A la toute fin du 19eme siècle apparaissent des orchestres de rue dans le quartier de la Nouvelle Orléans nommé Storyville ou était concentré et autorisé la prostitution, l'alcool et le jeu. Ces "brass bands" ou fanfares de rue étaient exclusivement composés de musiciens noirs. Elles se produisaient lors de défilés, d'enterrements ou d'événements en extérieur comme des bals ou réunions publiques.
Les influences africaines des instrumentistes noirs de ces orchestres les incitaient à intégrer de nombreuses syncopes aux marches, quadrilles et autres danses d'origine françaises jouées à l'époque dans cette ville. Ces orchestres ambulants étaient composés d'instruments transportables : trompette, trombone, clarinette, banjo ou guitare, tuba en guise de contrebasse, washboard ou tambours en guise de percussions. Certaines de ces formations que l'on nommait "spasm bands" étaient formées d'enfants jouant des instruments bricolés à partir d'objets recyclés du type tuyaux de gaz, tonneaux, bouilloires ou encore boîtes à cigares.
Charles « Buddy » Bolden (1877 – 1931) est considéré comme étant à l’origine du premier groupe de jazz de l'histoire. C’est en 1895 qu’il fonde son orchestre en mélangeant les styles de l’époque. A partir d'un répertoire de valses, mazurkas, ragtimes, blues rural, negro spirituals et musiques de défilés de rue, Bolden va rapidement créer un nouveau genre de musique en partie improvisé.
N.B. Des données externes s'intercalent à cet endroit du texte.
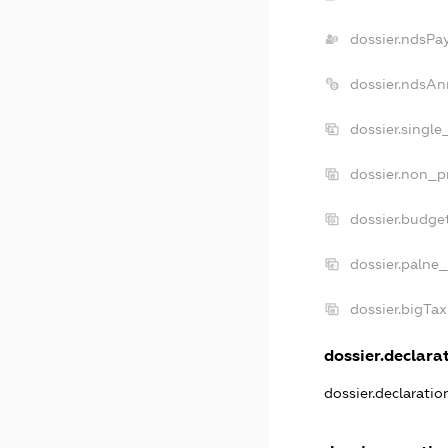
dossier.ndsPa
dossier.ndsAn
dossier.singl
dossier.non_p
dossier.budge
dossier.palne_
dossier.bigTa
dossier.declarat
dossier.declarati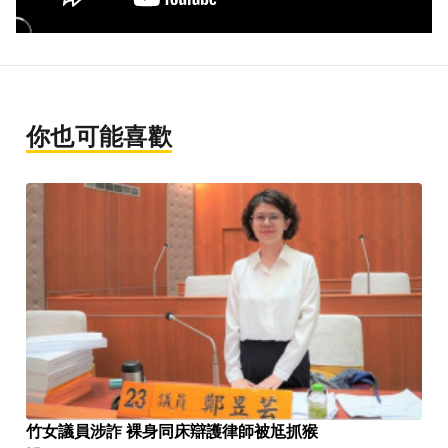
你也可能喜歡
竹女議員涉詐 裸身同床辯護律師被尪抓猴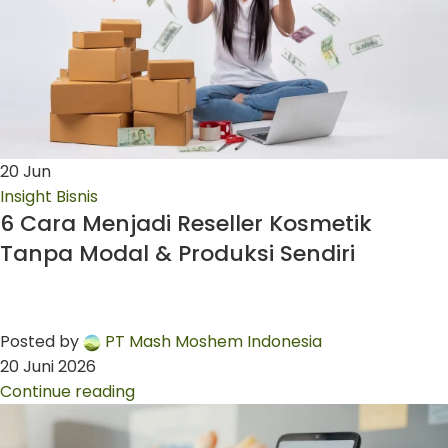
20
Jun
Insight Bisnis
6 Cara Menjadi Reseller Kosmetik
Tanpa Modal & Produksi Sendiri
Posted by
PT Mash Moshem Indonesia
20 Juni 2026
Continue reading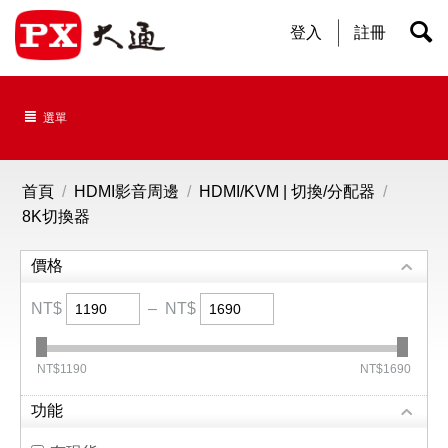
登入
註冊
選單
首頁
/
HDMI影音周邊
/
HDMI/KVM | 切換/分配器
/
8K切換器
價格
NT$
–
NT$
‎NT$
1190
‎NT$
1690
功能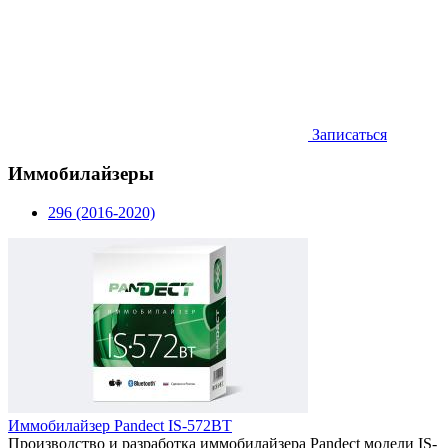
Записаться
Иммобилайзеры
296 (2016-2020)
Иммобилайзер Pandect IS-572BT
Производство и разработка иммобилайзера Pandect модели IS-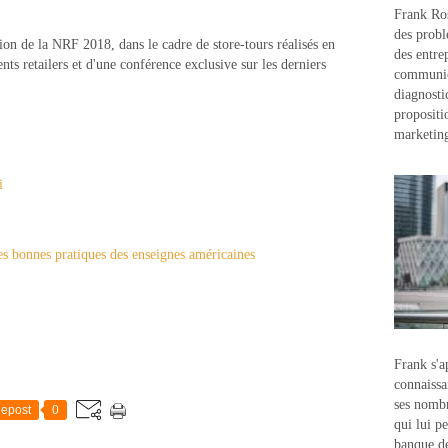
Frank Ros
des probl
on de la NRF 2018, dans le cadre de store-tours réalisés en
des entre
ents retailers et d'une conférence exclusive sur les derniers
communic
diagnostic
propositi
marketin
i
Frank s'a
connaissa
ses nombr
epost
0
qui lui p
banque d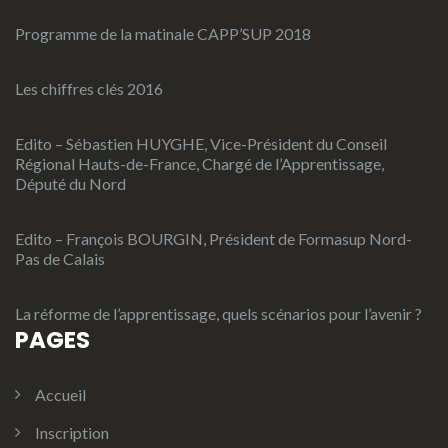
Programme de la matinale CAPP’SUP 2018
Les chiffres clés 2016
Edito – Sébastien HUYGHE, Vice-Président du Conseil
Régional Hauts-de-France, Chargé de l’Apprentissage,
Député du Nord
Edito – François BOURGIN, Président de Formasup Nord-
Pas de Calais
La réforme de l’apprentissage, quels scénarios pour l’avenir ?
PAGES
Accueil
Inscription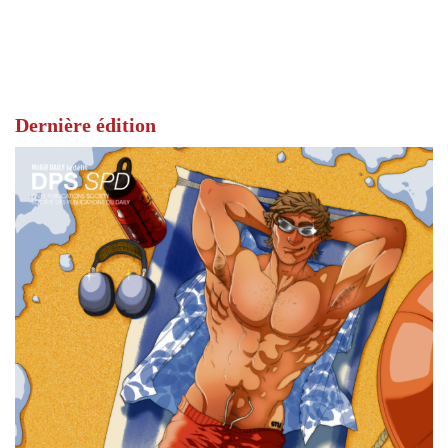
Dernière édition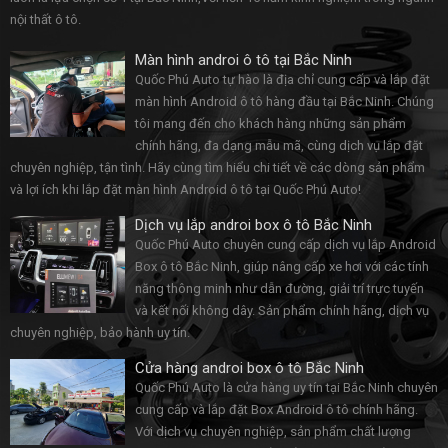
nội thất ô tô.
Màn hình androi ô tô tại Bắc Ninh
Quốc Phú Auto tự hào là địa chỉ cung cấp và lắp đặt
màn hình Android ô tô hàng đầu tại Bắc Ninh. Chúng
tôi mang đến cho khách hàng những sản phẩm
chính hãng, đa dạng mẫu mã, cùng dịch vụ lắp đặt
chuyên nghiệp, tận tình. Hãy cùng tìm hiểu chi tiết về các dòng sản phẩm
và lợi ích khi lắp đặt màn hình Android ô tô tại Quốc Phú Auto!
Dịch vụ lắp androi box ô tô Bắc Ninh
Quốc Phú Auto chuyên cung cấp dịch vụ lắp Android
Box ô tô Bắc Ninh, giúp nâng cấp xe hơi với các tính
năng thông minh như dẫn đường, giải trí trực tuyến
và kết nối không dây. Sản phẩm chính hãng, dịch vụ
chuyên nghiệp, bảo hành uy tín.
Cửa hàng androi box ô tô Bắc Ninh
Quốc Phú Auto là cửa hàng uy tín tại Bắc Ninh chuyên
cung cấp và lắp đặt Box Android ô tô chính hãng.
Với dịch vụ chuyên nghiệp, sản phẩm chất lượng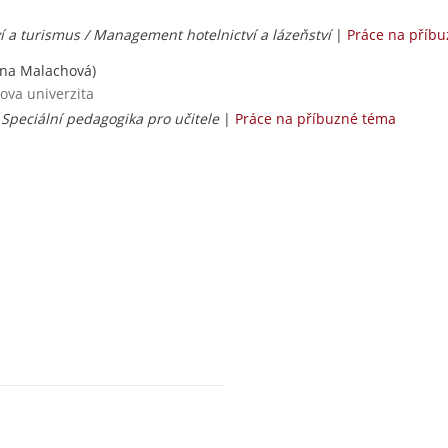
í a turismus / Management hotelnictví a lázeňství
|
Práce na příb
řina Malachová)
ova univerzita
 Speciální pedagogika pro učitele
|
Práce na příbuzné téma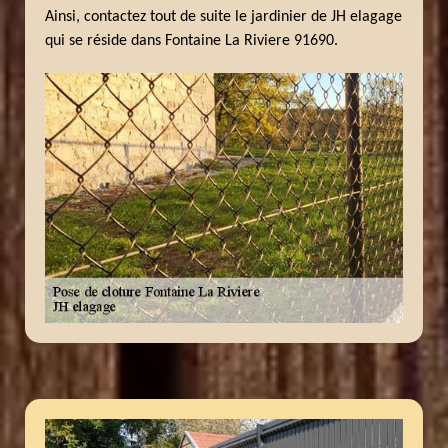
Ainsi, contactez tout de suite le jardinier de JH elagage
qui se réside dans Fontaine La Riviere 91690.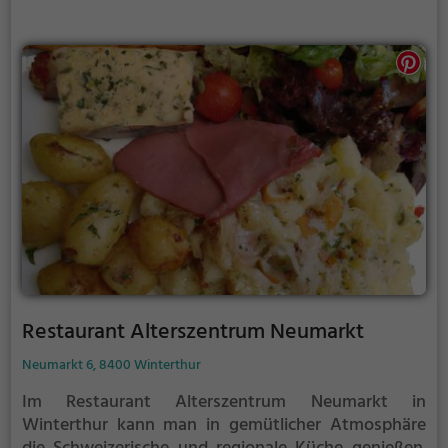
Auswahl an Getränken wählen und sich von der
freundlichen Bedienung verwöhnen lassen. Im
Barnabas erwartet einen ein kulinarisches Erlebnis,
das alle Sinne verzaubert.
Restaurant Alterszentrum Neumarkt
Neumarkt 6, 8400 Winterthur
Im Restaurant Alterszentrum Neumarkt in
Winterthur kann man in gemütlicher Atmosphäre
A ce moment, dans les années 1900 - 1910, cette nouvelle musique ne porte pas encore officiellement le nom de jazz.
Le pianiste et chanteur Jelly Roll Morton fait lui aussi ses début de musicien à Storyville avant de partir pour d'autres destinations. Un autre très grand musicien issu de ce quartier, le trompettiste, chanteur, compositeur et chef d'orchestre Louis Armstrong va marquer l'histoire du jazz avec sa voix si particulière et par le fait qu'il contribue largement à l'éclosion du rythme propre au jazz :
le swing.
En 1917 le gouvernement fait fermer le quartier de Storyville, ce qui à pour conséquence de faire émigrer les musiciens désormais au chômage vers Chicago. C'est entre autre avec l'argent des gangsters dépensé dans les cabarets de cette ville que le style "New orleans" s'épanouira véritablement et élargira sa notoriété.
Du blues surgit le boogie woogie et parallèlement les musiciens empruntent et transfigurent de plus en plus les thèmes de la chanson populaire de Broadway et d'ailleurs.
C'est à cette même époque qu'un certain George Gershwin (1898 - 1937) se fait connaître du grand public. Ce pianiste de formation, compose de nombreuses œuvres à la frontière entre la musique classique et le jazz, formant une synthèse géniale de ces genres musicaux. Cette démarche de "fusion" musicale à ce point aboutie est quasi unique dans l'histoire de la musique. Les mélodies originales de Gershwin intègreront rapidement le répertoire des musiciens de jazz pour devenir des standards de jazz. Parmi ses compositions qui marqueront le jazz et la musique classique, nous pouvons citer la Rhapsody in Blue, Un Américain à Paris, les variations sur « I Got Rhythm », Porgy and Bess (comprenant la célèbre mélodie "Summertime") et son Concerto pour piano et orchestre.